◆ **Selection**
>>>>

Why they catch our attention? The answer is the reason why we are all explorers: curiosity. What we perceive somehow interacts with the interests currently ingrained in our consciousness or subconsciousness and it triggers a reaction like “I want more of this! What is this? This is cool!” :)

And when that results in a new observation, a question (that you might not be able to intelligently answer right now) or an idea, writing it down is like capturing it at its blissful flyby down your brain’s path-ways. It is also a satisfying experience - you caught it, it is there, it is yours and you will be able to refer to it any time later. A unique thought can be so powerful, it could earn you richness and success in life for all you know. If you write all of your special thoughts down how much closer might you be to becoming a successful person?

Cheers

A business aware social entrepreneur

Expanding on realizations expressed in my previous post, motivated by the fact that I still had some doubts about them, I ultimately came to the following conclusion.

All that I really am and all that I love to be is a business aware social entrepreneur. Business aware because I do not abhor the idea of profits and I believe that they can give me more power to do even more in my social enterprises. And social entrepreneur I am because at the same time as I may be driven by the profit potential I am equally or more driven by the prospect of making a positive change by promoting what I believe to be positive ideals.

To be more specific about what kind of a social entrepreneur I am, I would point to the few really key words: humanism, freedom, evolution, technology and business.

I’ve put these terms in an approximate order of importance. By all means the most important thing is to be as human as possible, knowing yourself and living to your full potential. Then you have to have full freedom to be who you are and respect the same freedom for others. Then we also have to be able to grow and evolve, always explore, always be open minded to change. Technology is one of the ultimate material outcomes of all of the previously mentioned, but it bears special mention that when technology comes after appreciation for humanism and freedom it is less likely to be used for human oppression (anti-freedom uses), which is absolutely crucial to me. And in the end, business, the act of empowering yourself by empowering others.

<<<<

Dataset entries
>>>>

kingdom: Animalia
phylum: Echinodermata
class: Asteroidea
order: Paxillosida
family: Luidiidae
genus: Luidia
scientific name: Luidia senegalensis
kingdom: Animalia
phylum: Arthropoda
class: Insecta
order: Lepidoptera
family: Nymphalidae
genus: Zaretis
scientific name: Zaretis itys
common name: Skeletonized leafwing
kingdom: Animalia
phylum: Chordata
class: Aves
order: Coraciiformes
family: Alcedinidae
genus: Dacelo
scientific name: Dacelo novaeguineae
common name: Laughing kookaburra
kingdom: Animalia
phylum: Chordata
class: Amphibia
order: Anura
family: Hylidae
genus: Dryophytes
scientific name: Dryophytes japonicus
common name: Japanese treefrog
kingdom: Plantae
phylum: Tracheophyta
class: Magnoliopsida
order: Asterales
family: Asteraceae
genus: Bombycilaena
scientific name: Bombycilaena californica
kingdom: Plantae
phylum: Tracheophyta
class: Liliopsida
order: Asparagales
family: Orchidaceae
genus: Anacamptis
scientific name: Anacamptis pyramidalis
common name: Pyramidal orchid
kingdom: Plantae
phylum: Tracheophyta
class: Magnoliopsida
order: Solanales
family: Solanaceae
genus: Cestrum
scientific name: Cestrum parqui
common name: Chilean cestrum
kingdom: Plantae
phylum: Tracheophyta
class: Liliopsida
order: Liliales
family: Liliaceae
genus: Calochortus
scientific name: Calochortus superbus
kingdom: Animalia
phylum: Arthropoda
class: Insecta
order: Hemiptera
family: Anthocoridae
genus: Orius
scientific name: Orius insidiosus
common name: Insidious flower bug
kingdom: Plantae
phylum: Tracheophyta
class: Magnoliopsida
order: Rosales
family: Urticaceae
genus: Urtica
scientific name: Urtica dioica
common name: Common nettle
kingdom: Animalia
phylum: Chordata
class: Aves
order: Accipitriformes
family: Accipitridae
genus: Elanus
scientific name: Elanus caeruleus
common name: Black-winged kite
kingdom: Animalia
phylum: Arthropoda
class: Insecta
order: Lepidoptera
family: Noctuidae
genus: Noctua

<<<<

◆ **Requests**
1. Quote the entries word for word, starting with the line that contains "common name: Japanese treefrog" and running through the last line of the entries.
2. Continue the piece about being a business aware social entrepreneur from the point where it stops.

◆ **Results of the exercise**
1.
common name: Japanese treefrog
kingdom: Plantae
phylum: Tracheophyta
class: Magnoliopsida
order: Asterales
family: Asteraceae
genus: Bombycilaena
scientific name: Bombycilaena californica
kingdom: Plantae
phylum: Tracheophyta
class: Liliopsida
order: Asparagales
family: Orchidaceae
genus: Anacamptis
scientific name: Anacamptis pyramidalis
common name: Pyramidal orchid
kingdom: Plantae
phylum: Tracheophyta
class: Magnoliopsida
order: Solanales
family: Solanaceae
genus: Cestrum
scientific name: Cestrum parqui
common name: Chilean cestrum
kingdom: Plantae
phylum: Tracheophyta
class: Liliopsida
order: Liliales
family: Liliaceae
genus: Calochortus
scientific name: Calochortus superbus
kingdom: Animalia
phylum: Arthropoda
class: Insecta
order: Hemiptera
family: Anthocoridae
genus: Orius
scientific name: Orius insidiosus
common name: Insidious flower bug
kingdom: Plantae
phylum: Tracheophyta
class: Magnoliopsida
order: Rosales
family: Urticaceae
genus: Urtica
scientific name: Urtica dioica
common name: Common nettle
kingdom: Animalia
phylum: Chordata
class: Aves
order: Accipitriformes
family: Accipitridae
genus: Elanus
scientific name: Elanus caeruleus
common name: Black-winged kite
kingdom: Animalia
phylum: Arthropoda
class: Insecta
order: Lepidoptera
family: Noctuidae
genus: Noctua

2.
And these keywords also exactly illustrate my main general interests. It could almost be said that the order in which I’ve put them and the explanation that followed is both an expression of what I believe in and what I AM or ultimately want to BE. I realize there could be many other people who would agree with the above order of things, and even many people who are passionate about exactly the same things, but that’s fine. Just because there is one person who is passionate about, say, programming, doesn’t mean there aren’t thousands more. It is good to be in good company. :)

What led me to these conclusions is the fact that my specific interests tend to vary, which makes it rather difficult for me to pick any one of them and call it that one single thing I love to do most and would be most passionate about. Depending on the day I love both Free Software and electronic music roughly equally. How the heck do I pick any of these two as one single thing I love?

Obviously, I need to find something that is, within me, common to both - and I feel “starting new projects”, which is essentially entrepreneurship to be that. It allows me to pursue various interests which I may be passionate about, yet the most passion I will and usually do get is not perhaps so much from that particular interest as much as from the fact that I am starting something new or even changing something existing into something even better.

When I look back to the history of Libervis.com, my longest standing project so far, I see how often I’ve had the urge to revise it to make it into something new, and I enjoyed that, because the prospect of what could come out of such a change was exciting. It is like always standing on the edge of a new frontier, seeing the beautiful colorfull fog in the distance and wondering what it could be hiding.

All this said, I’ve been reading about purpose and I’ve been reading about goal setting and power of belief. While I am yet to give this further thought, I think my purpose is very well already weaved into my being as a social entrepreneur - to help bring on the world I imagine, the world I’ve seen in Star Trek - human beings living their full lives in freedom, exploring the universe and solving their problems with the power of technology.

The goals I set will be mid-term milestones. By the power of belief, and by setting them as believable, I will be able to achieve them. And another important thing I learned, when I set a particular goal, all my focus should be on it, until I either achieve it or truly realize that it was a wrong goal. But failure will not get a break - every failure carries within it a seed of success, as Napoleon Hill in “Think and Grow Rich” nicely said. There is a reason you failed - by the mere fact you know it now and can therefore learn from it, you are more equipped to succeed next time.

Cheers

I love it.

After a number of “thinking sessions”, compiling a list of skills and interests and then ultimately asking myself what I would love to do that combines those skills and interests and could bring value to people, and that is something I could do continuously.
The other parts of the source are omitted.